**Texto extraído**

------------------------

03 03UTC marzo 03UTC 2014 manolo Barnuevo

El acoso a través de la red: CIBERACOSO

En los últimos años se están experimentando grandes cambios tecnológicos que han llevado a la sociedad actual a desarrollar nuevas formas de comunicación.

Estas nuevas formas de comunicación inciden de forma espectacular en la forma de relacionarnos entre nosotros, se están modificando patrones de conductas sociales, basados primordialmente en la comunicación on line, en las nuevas tecnologías.

Los beneficios de dichas tecnologías en el día a día son indudables, sin embargo también es cierto que estas pueden ser empleadas de forma malintencionada por ciertos individuos, pudiendo llegar a afectar a derechos fundamentales y, de manera especial, a derechos tan incuestionables como son el derecho a la intimidad, a la privacidad de las personas, o el derecho al honor.

Aparecen ante nosotros nuevas formas de extorsión y acoso, de actitudes maliciosas y punibles que requieren de toda nuestra atención y protección.

Protección legal de la que goza íntegramente cuando el tema atañe a menores de edad. El Código Penal regula toda una serie de conductas para proteger, como no podría ser de otro modo, los derechos del menor (acoso escolar o ciberbullying, acoso sexual o cibergrooming, etc.). Pero esta protección se desvanece cuando nos enfrentamos a situaciones de acoso entre mayores de edad, si la actividad acosadora o de hostigamiento no constituye un delito de amenazas, un delito de coacciones o un delito contra el honor, todos ellos con entidad penal propia. Y nos referimos al ACOSO a través de la red, al CIBERACOSO, cuando no hablamos de acoso a mujeres (cuyos derechos también están muy protegidos.)

El acoso se define como la persecución sin dar tregua ni reposo a una persona, siendo el acoso moral o psicológico el trato vejatorio y descalificador hacia una persona, con el fin de desestabilizarla psíquicamente.

Por otro lado, Dr. Don Juan Pardo Albiach, Catedrático de la Universidad CEU Cardenal Herrera, define el “Ciberacoso” (o acoso online), de forma general, como el uso de información electrónica y medios de comunicación tales como e-mail, mensajería instantánea, mensajes de texto, blogs, teléfonos móviles, buscas, y websites (páginas web) difamatorios para acosar a un individuo o grupo, mediante ataques personales u otros medios, que además puede constituir en muchos casos un crimen informático.

------------------------

**Información proporcionada**
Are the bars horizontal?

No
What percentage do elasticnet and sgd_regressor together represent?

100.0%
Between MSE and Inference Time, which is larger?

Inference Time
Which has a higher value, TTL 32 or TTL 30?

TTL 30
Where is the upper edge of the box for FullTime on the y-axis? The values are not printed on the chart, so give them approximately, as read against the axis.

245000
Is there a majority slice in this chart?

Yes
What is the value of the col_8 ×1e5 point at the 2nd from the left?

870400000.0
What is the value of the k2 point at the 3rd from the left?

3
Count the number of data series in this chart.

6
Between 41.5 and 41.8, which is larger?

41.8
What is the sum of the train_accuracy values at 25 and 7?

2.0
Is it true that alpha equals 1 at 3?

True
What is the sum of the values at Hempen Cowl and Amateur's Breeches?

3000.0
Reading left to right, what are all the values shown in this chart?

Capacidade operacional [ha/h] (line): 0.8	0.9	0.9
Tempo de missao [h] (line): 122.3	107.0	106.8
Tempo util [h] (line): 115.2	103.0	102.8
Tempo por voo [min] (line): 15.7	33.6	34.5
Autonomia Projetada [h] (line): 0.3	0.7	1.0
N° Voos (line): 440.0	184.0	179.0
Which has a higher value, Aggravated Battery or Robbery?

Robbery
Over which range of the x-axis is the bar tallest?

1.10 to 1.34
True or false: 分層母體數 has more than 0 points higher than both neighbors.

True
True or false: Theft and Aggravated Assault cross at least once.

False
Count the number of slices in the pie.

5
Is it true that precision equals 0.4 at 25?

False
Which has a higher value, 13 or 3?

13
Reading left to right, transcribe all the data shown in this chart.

------------------------

Conteste brevemente, según el texto sobre el ciberacoso:
(a) ¿Qué derechos se citan «de manera especial» como posibles afectados por el uso malintencionado de las nuevas tecnologías?
(b) ¿Con qué fin se ejerce el trato vejatorio y descalificador propio del acoso moral o psicológico?
(c) ¿Qué cargo ocupa el Dr. Don Juan Pardo Albiach?
Las filas no guardan relación alguna con el texto sobre el ciberacoso.

**Resultado del ejercicio**
(a) El derecho a la intimidad, a la privacidad de las personas y el derecho al honor.
(b) Con el fin de desestabilizar psíquicamente a la persona.
(c) Es Catedrático de la Universidad CEU Cardenal Herrera.